Quiero recordarle al lector que de estas pruebas tenemos de sobra, nacionales e internacionales. Pruebas de diagnóstico, Pruebas ESCALA, PISA, PIRLS, etc. No están concebidas para detectar la excelencia, sino para establecer el porcentaje de analfabetos funcionales que moran en el sistema educativo. Es evidente que un burócrata o un pedagogo no le dirán esto, pero se lo digo yo. Los asiduos de esta bitácora conocen mi parecer sobre lo que se ha dado en llamar “competencias básicas”, cuyo propósito no es otro que dispensar una formación de baratillo a generaciones de futuros currelas. Si las pruebas de las que habla Wert se parecen a las que yo mismo he debido corregir, efectivamente, no tienen nada en común con una reválida “de las de antes”. Como tampoco guardan relación alguna con cualquier examen de una mínima exigencia académica. En estos carísimos cuadernillos abundan las fotitos, las flechas, las crucecitas y las respuestas monosilábicas. Algunas cuestiones sonrojan por su simpleza y por el afán de insertar sus contenidos en contextos “chachis”, “mú daquí” y “mú dahora”. De vez en cuando, claro, se cuela alguna pregunta nutritiva, precisamente cuando presupone algún conocimiento concreto y se omiten las pistas escandalosas del tipo “une los puntos en línea”.
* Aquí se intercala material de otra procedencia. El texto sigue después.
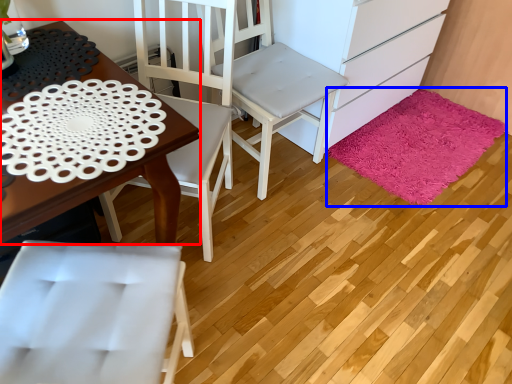
Question: Which object is further to the camera taking this photo, desk (highlighted by a red box) or mat (highlighted by a blue box)?

Choices:
 (A) desk
 (B) mat

Answer: (B)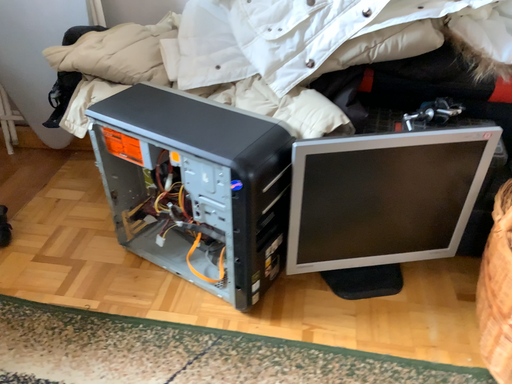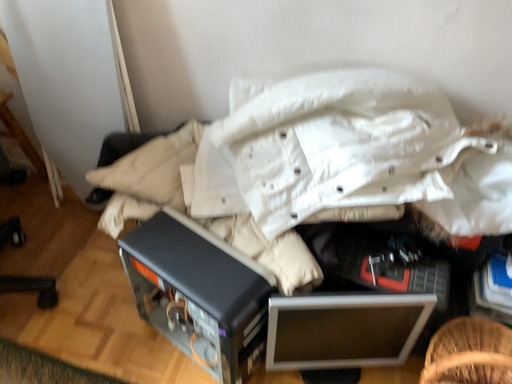
Question: How did the camera likely rotate when shooting the video?

Choices:
 (A) rotated downward
 (B) rotated upward

Answer: (A)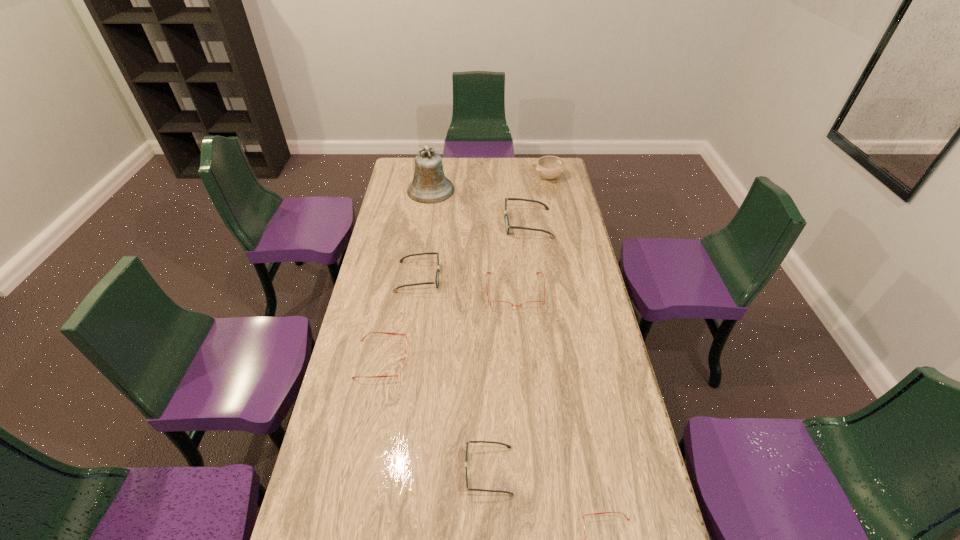
Find the location of a particular element. The image size is (960, 540). the leftmost pink spectacles is located at coordinates (402, 367).

The image size is (960, 540). Identify the location of the second smallest pink spectacles. (402, 367).

Locate an element on the screen. free space located 0.240m on the right of the tallest object is located at coordinates (x=503, y=190).

Find the location of `blank space located on the left of the bowl`. blank space located on the left of the bowl is located at coordinates (486, 178).

Where is `free region located on the face of the farthest spectacles`? This screenshot has width=960, height=540. free region located on the face of the farthest spectacles is located at coordinates (444, 224).

I want to click on free space located on the face of the farthest spectacles, so click(x=451, y=224).

Find the location of a particular element. This screenshot has height=540, width=960. vacant region located on the face of the farthest spectacles is located at coordinates (444, 224).

Where is `vacant point located 0.260m on the face of the second nearest gray spectacles`? The width and height of the screenshot is (960, 540). vacant point located 0.260m on the face of the second nearest gray spectacles is located at coordinates (506, 277).

At what (x,y) coordinates should I click in order to perform the action: click on blank area located 0.190m on the lenses of the farthest pink spectacles. Please return your answer as a coordinate pair (x, y). The width and height of the screenshot is (960, 540). Looking at the image, I should click on (520, 355).

Locate an element on the screen. This screenshot has width=960, height=540. vacant space located on the face of the fifth farthest spectacles is located at coordinates (424, 471).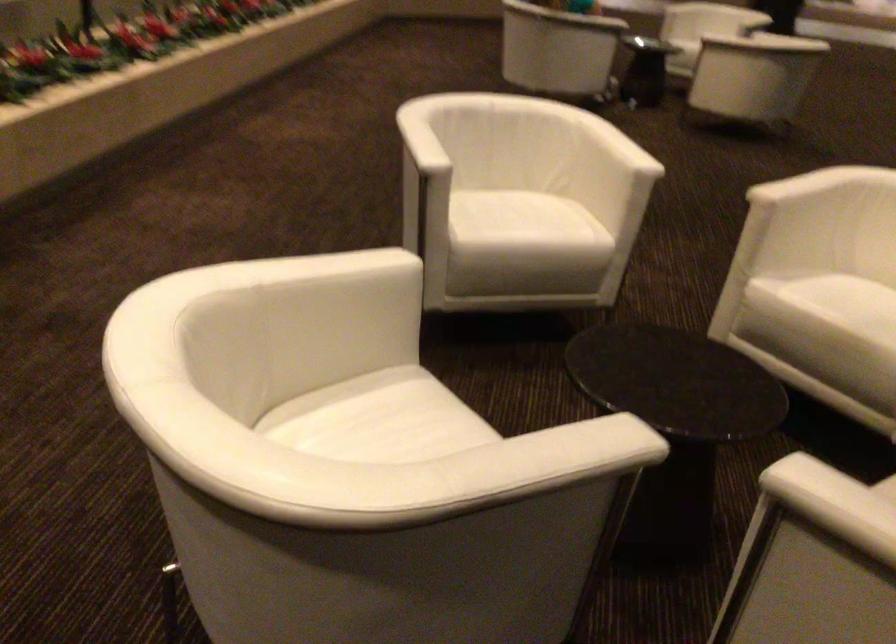
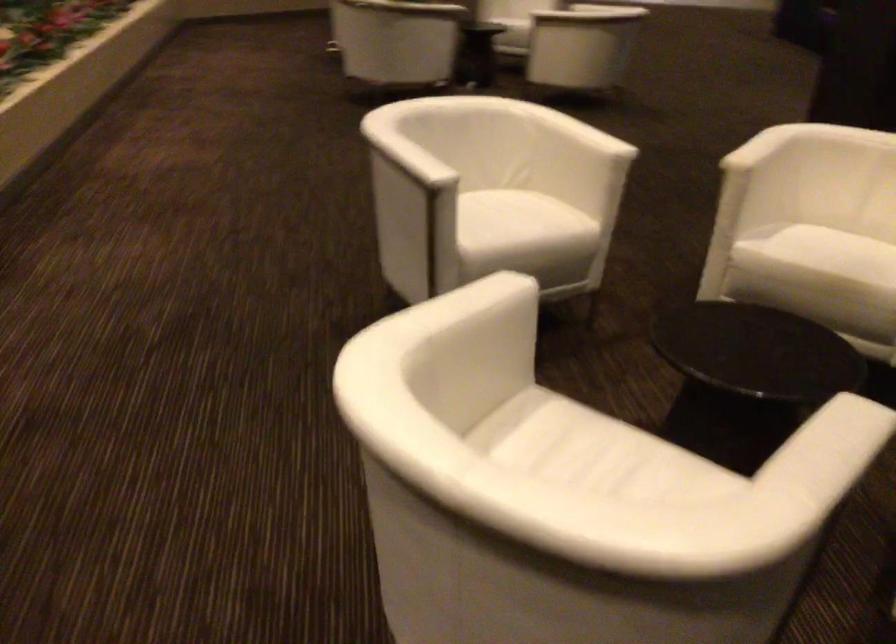
Locate, in the second image, the point that corresponds to point (431, 444) in the first image.

(616, 462)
Pero nada escandaliza más que un Ministro de Educación abjurando del “conocimiento”, esa bicha inmunda, como si transmitírselo a los estudiantes fuera algo tan vergonzoso como pasarles jaco. “¿Conocimiento? No, tío, yo no sé nada de esa mierda. Te equivocas de hombre”. No, no, Wert no suministra ese tipo de mercancías, ¿cómo se le ocurre?: él también receta metadona en el Sanatorio Competencial.

Es triste admitir que cuanto uno pueda leer en los sucesivos borradores de la nueva Ley puede ser refutado en cuestión de segundos por el propio hacedor de la martingala. ¿Qué credibilidad tiene un código cuyos principios son impugnados por el principal responsable de su cumplimiento? No obstante, es todavía más triste comprobar cómo el legislador de la excelencia asume poco a poco el lenguaje del adversario: sus modismos de political correctness, su talante equitativo, su aversión a las ideas vigorosas y las palabras fuertes.

Seguiremos a la espera de noticias, aunque uno ya teme que, a este paso, lo que se apruebe próximamente en el Congreso sea… la LOE.